Лицо приходит в движение реже, чем конечности. На гусеницу мертвец смотрит, как смотрят в небо из ледяного саркофага. Всё едино: мечтай, тоскуй, благословляй золочёную синь, звёздные россыпи, закатные взрывы, проклинай безучастный купол – небо останется небом, но до него нельзя дотянуться. Не только потому, что вмерзаешь во льды, не только потому, что падаешь в забытьё под стеклом на витрине. Небесный свод – обман зрения, слои атмосферы, температура которых не более совместима с жизнью, чем сон между гребешками и стейками из лосося, а дальше – вакуум.
И всё-таки небо остаётся небом.
Кромешный ужас. Мёртвый приятель видит гусеницу и любит гусеницу, но она для него не существует в той же мере, что он для неё.
Почему бывший попутчик и действующий преемник вплетён в застывшую реальность тени?

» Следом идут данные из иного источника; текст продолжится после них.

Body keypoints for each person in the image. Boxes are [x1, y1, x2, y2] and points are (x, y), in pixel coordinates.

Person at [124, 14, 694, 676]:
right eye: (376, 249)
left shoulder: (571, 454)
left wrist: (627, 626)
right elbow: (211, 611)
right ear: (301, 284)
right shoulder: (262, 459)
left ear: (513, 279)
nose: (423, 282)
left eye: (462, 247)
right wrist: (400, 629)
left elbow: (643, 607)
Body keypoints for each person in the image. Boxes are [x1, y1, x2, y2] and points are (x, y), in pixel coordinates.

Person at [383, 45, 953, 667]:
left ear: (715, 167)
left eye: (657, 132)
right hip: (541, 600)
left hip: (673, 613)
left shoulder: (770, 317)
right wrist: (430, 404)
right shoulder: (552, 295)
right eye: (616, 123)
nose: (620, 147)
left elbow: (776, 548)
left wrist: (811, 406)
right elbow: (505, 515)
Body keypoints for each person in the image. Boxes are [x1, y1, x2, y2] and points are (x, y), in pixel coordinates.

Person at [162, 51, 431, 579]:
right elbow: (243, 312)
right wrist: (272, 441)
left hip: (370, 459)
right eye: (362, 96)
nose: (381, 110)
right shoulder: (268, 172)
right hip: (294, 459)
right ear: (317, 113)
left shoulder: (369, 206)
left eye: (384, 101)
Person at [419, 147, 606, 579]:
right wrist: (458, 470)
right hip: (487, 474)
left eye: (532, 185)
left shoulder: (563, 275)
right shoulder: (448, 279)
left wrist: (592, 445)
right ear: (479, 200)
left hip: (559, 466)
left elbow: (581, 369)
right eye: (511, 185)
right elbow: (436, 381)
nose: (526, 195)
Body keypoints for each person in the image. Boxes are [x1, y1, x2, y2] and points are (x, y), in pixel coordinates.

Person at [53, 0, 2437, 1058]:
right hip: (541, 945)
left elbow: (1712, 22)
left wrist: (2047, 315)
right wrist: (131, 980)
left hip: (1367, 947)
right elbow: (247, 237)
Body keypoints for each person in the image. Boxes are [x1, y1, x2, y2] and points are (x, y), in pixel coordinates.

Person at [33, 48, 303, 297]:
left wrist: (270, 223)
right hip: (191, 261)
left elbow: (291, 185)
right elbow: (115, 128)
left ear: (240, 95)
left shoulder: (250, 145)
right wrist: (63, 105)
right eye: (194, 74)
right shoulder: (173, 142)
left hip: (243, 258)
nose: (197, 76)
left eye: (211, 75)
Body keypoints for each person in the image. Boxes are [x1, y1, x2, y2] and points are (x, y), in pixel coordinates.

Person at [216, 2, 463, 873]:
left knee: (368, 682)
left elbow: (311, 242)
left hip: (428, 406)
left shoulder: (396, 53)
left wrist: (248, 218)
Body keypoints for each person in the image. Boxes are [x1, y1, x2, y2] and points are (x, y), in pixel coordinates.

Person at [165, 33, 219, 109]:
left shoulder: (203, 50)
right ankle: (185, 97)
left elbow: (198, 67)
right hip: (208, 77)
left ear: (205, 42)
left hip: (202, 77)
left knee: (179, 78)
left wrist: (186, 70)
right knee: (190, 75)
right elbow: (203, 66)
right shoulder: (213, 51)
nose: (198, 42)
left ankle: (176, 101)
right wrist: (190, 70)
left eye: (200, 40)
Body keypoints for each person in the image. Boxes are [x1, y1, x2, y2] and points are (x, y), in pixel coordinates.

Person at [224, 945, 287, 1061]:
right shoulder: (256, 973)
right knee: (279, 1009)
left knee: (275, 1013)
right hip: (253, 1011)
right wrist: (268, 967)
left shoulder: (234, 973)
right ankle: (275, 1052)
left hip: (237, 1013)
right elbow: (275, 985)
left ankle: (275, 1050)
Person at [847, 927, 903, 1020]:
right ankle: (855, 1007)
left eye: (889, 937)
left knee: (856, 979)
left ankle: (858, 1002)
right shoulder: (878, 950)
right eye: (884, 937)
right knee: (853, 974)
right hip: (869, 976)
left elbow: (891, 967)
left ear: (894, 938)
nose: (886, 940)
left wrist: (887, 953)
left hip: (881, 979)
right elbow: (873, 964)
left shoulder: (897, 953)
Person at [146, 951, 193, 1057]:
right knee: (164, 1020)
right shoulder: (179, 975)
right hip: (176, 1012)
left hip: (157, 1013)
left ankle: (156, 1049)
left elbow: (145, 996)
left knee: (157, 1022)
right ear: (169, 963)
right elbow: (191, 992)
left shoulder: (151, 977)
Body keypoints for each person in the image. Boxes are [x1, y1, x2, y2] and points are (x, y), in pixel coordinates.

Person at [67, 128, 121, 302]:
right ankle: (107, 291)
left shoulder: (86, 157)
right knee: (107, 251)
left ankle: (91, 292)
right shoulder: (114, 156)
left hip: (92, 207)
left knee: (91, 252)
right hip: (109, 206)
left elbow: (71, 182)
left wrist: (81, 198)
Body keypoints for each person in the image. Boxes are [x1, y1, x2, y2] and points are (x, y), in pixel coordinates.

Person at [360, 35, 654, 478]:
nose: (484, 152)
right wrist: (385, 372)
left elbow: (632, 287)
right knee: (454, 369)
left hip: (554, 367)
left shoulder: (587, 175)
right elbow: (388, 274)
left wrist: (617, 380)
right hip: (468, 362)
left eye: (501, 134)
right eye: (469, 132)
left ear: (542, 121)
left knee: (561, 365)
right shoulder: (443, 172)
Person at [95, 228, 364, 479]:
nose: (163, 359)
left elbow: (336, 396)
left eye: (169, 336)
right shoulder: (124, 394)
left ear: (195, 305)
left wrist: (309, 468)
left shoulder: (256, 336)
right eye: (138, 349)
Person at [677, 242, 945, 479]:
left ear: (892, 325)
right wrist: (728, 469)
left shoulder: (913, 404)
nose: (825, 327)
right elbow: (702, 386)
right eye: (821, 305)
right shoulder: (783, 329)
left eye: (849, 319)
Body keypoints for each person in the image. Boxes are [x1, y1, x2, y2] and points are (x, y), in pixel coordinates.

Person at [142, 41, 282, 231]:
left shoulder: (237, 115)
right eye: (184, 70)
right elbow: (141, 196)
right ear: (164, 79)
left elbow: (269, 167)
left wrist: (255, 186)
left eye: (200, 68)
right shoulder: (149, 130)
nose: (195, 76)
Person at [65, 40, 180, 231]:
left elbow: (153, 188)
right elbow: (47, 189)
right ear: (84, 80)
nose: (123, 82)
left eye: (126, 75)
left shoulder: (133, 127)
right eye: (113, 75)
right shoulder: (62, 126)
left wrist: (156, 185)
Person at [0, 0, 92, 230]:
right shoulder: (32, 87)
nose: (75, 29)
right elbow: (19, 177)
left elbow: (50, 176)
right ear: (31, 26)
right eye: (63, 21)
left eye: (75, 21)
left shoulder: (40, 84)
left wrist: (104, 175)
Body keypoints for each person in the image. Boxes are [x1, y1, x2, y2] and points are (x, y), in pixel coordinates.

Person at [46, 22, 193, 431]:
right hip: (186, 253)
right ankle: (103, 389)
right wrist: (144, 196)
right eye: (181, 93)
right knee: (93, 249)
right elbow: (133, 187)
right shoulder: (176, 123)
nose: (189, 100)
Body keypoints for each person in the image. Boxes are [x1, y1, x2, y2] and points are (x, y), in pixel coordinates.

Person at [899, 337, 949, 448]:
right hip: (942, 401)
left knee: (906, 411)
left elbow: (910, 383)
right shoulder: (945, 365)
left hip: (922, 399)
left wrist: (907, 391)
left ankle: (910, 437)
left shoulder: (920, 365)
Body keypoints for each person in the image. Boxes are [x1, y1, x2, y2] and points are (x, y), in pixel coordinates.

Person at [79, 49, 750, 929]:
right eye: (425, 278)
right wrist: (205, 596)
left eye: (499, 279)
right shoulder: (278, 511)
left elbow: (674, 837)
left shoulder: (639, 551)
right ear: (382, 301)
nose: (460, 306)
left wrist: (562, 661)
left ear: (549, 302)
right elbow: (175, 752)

Потому что непростительно живой ходок за черту заточен под сотворение галлюцинаций и общение с оными? Потому что любимый враг – его личный морок, вызванный потрясением, ностальгией, иррациональной виной? Похоже на правду. Но тогда отчего за ним не таскаются иные фантомы? Кандидатов на умозрительном кладбище довольно. Даже если сузить круг до тех, кого он не просто хронически помнит, а патологически не отпускает, остаётся вопрос: где ещё одно привидение? Есть неуловимый флёр, синоним очевидности влияния, есть мутная пена, лезущая наружу из любой царапины, есть неизбежные встречи в подсознательном лимбе, привидения – нет. Диагноз не подтверждается. И всё же…
«Я случайно не перекрываю тебе выход?», – интересуется он вежливо и регулярно. Приятель ответствует отрицательно. С еле заметной амплитудой.